Leocádio prevê uma grande discussão em torno do Imposto Seletivo. Segundo ele, o IS não substitui o IPI e é um imposto novo e diferente. “O IPI tem seletividade voltada para a essencialidade, como a tributação sobre uma joia ou um iate, mas o IS diz respeito a efeitos maléficos dos produtos enquadrados”, observa.
O IS também é destacado por outro tributarista, Aristóteles de Queiroz Câmara, sócio do escritório Serur Advogados, mas por outra razão: as contradições que marcaram a inclusão de bens e serviços supostamente prejudiciais à saúde e ao meio ambiente na categoria.

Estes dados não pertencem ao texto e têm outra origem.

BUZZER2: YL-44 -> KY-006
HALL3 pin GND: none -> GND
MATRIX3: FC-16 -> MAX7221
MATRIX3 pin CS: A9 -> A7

Câmara cita o exemplo dos automóveis, que tem benefícios fiscais antigos, que foram renovados antes da reforma tributária, como os concedidos pelo governo para a Stellantis, em Pernambuco, válidos até 2032. Outros foram dados via Zona Franca de Manaus até 2050.
“Teremos, de um lado, incentivos que não são decorrentes da atual reforma tributária e que vão continuar e, de outro, possivelmente a cobrança de imposto seletivo de automóveis, conforme a proposta atual”, diz. “São políticas fiscais contraditórias.”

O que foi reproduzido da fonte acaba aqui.